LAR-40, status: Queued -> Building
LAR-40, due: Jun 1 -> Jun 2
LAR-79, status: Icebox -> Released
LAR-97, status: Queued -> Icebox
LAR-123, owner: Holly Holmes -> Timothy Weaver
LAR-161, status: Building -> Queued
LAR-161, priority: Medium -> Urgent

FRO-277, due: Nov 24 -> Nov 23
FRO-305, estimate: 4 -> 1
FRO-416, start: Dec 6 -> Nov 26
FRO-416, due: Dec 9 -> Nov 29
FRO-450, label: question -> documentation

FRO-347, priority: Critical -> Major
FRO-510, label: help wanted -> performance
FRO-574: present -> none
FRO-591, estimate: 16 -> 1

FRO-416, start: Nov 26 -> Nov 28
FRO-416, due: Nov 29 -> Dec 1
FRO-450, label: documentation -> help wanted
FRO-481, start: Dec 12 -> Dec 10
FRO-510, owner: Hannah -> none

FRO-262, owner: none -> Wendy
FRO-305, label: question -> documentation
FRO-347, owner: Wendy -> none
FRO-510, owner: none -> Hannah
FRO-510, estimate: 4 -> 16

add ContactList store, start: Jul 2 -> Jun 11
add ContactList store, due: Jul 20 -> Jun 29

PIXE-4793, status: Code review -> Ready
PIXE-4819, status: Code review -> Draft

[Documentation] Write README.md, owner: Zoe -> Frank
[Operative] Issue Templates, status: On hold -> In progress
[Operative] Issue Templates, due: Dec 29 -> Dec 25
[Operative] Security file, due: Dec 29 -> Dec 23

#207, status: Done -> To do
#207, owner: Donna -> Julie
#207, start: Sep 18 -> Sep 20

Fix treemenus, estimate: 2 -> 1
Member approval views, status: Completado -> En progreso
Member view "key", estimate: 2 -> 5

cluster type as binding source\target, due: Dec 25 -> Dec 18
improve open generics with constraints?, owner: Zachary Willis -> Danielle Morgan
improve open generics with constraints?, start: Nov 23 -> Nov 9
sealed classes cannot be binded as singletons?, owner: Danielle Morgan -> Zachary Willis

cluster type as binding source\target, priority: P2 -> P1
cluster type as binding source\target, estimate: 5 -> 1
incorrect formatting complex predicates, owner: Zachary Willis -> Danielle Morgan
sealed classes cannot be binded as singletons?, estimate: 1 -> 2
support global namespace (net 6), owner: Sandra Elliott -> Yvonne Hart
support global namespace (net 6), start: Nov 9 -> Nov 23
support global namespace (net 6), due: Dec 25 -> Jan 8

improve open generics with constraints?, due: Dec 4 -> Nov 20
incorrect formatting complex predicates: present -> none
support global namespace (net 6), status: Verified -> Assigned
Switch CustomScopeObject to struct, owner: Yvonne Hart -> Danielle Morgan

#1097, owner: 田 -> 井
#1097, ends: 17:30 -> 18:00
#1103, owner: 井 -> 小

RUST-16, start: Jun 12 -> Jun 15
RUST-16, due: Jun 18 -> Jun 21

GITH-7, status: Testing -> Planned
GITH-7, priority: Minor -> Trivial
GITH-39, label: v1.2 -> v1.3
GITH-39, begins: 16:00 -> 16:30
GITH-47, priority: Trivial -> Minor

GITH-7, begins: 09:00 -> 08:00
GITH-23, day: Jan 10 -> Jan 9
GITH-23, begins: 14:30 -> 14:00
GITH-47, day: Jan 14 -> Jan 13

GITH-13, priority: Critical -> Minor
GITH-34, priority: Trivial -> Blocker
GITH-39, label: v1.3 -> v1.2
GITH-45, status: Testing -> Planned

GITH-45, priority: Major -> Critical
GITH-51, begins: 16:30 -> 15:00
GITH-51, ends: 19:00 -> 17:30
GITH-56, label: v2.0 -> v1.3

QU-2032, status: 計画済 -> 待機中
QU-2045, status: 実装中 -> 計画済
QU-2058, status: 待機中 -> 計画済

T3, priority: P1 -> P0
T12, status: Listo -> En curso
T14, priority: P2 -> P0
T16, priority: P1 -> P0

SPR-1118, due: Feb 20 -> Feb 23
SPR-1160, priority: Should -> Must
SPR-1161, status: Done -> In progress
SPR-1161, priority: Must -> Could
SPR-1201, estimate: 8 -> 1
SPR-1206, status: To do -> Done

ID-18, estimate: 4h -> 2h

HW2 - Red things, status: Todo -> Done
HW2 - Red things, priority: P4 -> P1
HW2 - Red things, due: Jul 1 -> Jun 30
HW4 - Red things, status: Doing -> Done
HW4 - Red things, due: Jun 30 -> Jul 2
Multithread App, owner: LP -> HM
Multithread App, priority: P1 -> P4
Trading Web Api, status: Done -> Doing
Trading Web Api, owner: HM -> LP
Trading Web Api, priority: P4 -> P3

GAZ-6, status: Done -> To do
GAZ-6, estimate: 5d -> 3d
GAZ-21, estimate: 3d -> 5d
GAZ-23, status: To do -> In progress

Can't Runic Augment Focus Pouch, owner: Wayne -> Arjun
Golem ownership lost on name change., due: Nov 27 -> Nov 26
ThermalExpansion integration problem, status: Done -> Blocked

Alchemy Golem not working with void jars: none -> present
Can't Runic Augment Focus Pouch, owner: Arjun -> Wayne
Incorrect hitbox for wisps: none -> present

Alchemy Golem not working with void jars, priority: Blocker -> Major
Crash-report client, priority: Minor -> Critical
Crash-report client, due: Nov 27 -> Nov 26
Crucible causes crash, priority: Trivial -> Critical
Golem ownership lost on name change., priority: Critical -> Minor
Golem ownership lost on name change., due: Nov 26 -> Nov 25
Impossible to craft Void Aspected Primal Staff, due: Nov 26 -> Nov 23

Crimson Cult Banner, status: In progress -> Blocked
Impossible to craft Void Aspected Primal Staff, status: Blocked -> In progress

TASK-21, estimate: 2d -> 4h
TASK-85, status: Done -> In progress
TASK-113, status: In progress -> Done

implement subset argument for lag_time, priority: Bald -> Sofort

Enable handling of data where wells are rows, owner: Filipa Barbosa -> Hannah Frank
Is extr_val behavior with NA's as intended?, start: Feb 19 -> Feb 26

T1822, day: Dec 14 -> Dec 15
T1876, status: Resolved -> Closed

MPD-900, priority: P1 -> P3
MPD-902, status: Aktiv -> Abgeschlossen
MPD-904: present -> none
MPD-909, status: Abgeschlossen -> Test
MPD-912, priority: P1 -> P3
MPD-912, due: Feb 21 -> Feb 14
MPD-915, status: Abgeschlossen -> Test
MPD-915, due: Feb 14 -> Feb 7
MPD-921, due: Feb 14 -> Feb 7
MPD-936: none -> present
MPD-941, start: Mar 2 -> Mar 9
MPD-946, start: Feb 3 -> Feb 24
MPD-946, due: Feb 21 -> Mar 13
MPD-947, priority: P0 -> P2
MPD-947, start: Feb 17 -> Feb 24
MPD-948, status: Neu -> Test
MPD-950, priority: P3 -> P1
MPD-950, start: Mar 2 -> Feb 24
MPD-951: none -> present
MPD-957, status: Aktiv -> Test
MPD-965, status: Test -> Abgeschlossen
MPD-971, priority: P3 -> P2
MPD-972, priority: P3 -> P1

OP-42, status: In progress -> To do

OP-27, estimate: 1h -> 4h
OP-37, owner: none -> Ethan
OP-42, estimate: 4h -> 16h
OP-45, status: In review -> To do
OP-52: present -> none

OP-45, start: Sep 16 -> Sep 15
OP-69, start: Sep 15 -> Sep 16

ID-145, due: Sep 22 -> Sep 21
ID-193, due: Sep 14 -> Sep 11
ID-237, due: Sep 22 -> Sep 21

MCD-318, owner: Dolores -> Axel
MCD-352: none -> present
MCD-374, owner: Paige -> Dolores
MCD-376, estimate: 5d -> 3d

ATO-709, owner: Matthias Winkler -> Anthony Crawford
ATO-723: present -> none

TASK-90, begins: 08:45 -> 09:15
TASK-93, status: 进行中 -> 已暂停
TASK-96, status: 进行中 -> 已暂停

Exercise requirements: The first line of the entries, the line with "FRO-481, start: Dec 12 -> Dec 10", and every line between them should be retyped exactly, and nothing else.

Your solution:
LAR-40, status: Queued -> Building
LAR-40, due: Jun 1 -> Jun 2
LAR-79, status: Icebox -> Released
LAR-97, status: Queued -> Icebox
LAR-123, owner: Holly Holmes -> Timothy Weaver
LAR-161, status: Building -> Queued
LAR-161, priority: Medium -> Urgent

FRO-277, due: Nov 24 -> Nov 23
FRO-305, estimate: 4 -> 1
FRO-416, start: Dec 6 -> Nov 26
FRO-416, due: Dec 9 -> Nov 29
FRO-450, label: question -> documentation

FRO-347, priority: Critical -> Major
FRO-510, label: help wanted -> performance
FRO-574: present -> none
FRO-591, estimate: 16 -> 1

FRO-416, start: Nov 26 -> Nov 28
FRO-416, due: Nov 29 -> Dec 1
FRO-450, label: documentation -> help wanted
FRO-481, start: Dec 12 -> Dec 10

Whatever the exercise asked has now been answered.